__PROBLEM REQUIREMENTS__:
Find the line holding "The probability of winning $\$80$ is $100\%$(or" in the entries below. Give it again exactly, along with every line after it up to and including the line holding "The only case".

__DATA TO PROCESS__:
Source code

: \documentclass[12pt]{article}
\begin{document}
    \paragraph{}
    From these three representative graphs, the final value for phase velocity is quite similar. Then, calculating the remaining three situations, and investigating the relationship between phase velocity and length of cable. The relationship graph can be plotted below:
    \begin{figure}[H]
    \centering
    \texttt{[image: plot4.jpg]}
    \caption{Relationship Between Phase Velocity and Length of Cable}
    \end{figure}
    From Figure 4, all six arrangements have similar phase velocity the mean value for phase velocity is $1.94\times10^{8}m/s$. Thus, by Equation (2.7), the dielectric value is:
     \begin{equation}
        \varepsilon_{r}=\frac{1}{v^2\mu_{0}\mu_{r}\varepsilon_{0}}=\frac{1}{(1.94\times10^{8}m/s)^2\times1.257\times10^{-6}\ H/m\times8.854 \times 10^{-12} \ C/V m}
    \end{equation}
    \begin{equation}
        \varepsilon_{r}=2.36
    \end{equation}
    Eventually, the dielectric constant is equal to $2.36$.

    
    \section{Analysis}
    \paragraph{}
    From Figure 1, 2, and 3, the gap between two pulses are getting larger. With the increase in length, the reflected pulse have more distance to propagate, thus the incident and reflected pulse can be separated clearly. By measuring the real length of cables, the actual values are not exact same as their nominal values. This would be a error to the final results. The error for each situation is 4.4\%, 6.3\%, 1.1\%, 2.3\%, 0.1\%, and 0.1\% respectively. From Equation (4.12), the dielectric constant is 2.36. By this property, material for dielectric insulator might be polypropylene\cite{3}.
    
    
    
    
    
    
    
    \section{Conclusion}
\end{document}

...

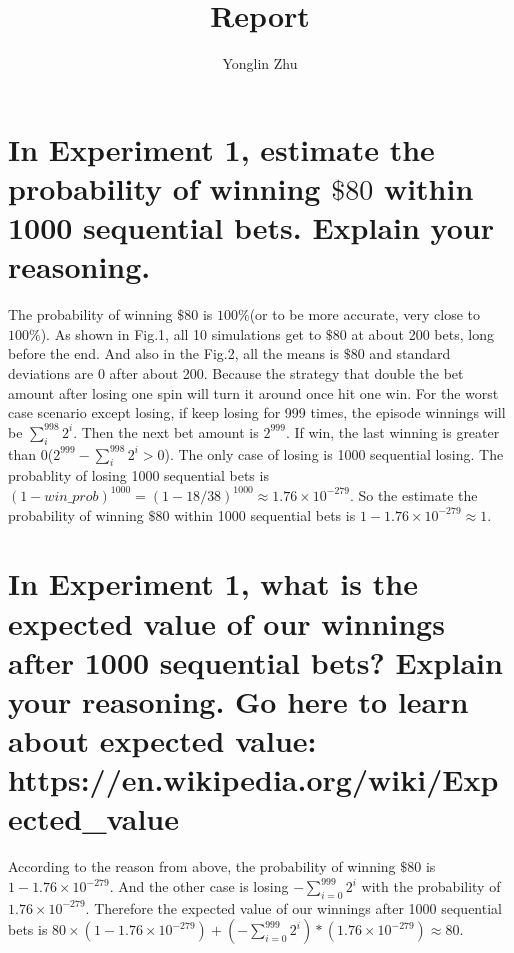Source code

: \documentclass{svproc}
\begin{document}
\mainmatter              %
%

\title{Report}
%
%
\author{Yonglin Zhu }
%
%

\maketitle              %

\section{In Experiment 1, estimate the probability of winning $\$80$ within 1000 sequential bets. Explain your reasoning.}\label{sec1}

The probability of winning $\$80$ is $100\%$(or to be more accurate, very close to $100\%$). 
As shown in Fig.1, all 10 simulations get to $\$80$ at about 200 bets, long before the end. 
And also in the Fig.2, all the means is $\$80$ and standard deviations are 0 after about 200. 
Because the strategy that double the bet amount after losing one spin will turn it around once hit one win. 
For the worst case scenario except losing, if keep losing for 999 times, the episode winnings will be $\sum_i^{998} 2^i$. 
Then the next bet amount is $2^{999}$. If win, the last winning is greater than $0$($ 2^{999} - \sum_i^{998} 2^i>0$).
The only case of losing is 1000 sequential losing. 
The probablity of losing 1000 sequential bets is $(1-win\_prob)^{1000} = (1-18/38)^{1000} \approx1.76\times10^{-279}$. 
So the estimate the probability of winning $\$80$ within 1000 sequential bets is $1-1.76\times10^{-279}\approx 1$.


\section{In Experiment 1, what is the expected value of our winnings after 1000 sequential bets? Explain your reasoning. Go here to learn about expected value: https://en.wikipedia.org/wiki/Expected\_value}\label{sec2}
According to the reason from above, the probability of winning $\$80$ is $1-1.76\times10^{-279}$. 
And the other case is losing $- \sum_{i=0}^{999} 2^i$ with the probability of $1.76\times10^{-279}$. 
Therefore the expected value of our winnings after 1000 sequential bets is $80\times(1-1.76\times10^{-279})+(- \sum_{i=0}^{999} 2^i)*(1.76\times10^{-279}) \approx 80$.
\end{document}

__ANSWER TO THIS PROBLEM__:
The probability of winning $\$80$ is $100\%$(or to be more accurate, very close to $100\%$). 
As shown in Fig.1, all 10 simulations get to $\$80$ at about 200 bets, long before the end. 
And also in the Fig.2, all the means is $\$80$ and standard deviations are 0 after about 200. 
Because the strategy that double the bet amount after losing one spin will turn it around once hit one win. 
For the worst case scenario except losing, if keep losing for 999 times, the episode winnings will be $\sum_i^{998} 2^i$. 
Then the next bet amount is $2^{999}$. If win, the last winning is greater than $0$($ 2^{999} - \sum_i^{998} 2^i>0$).
The only case of losing is 1000 sequential losing. 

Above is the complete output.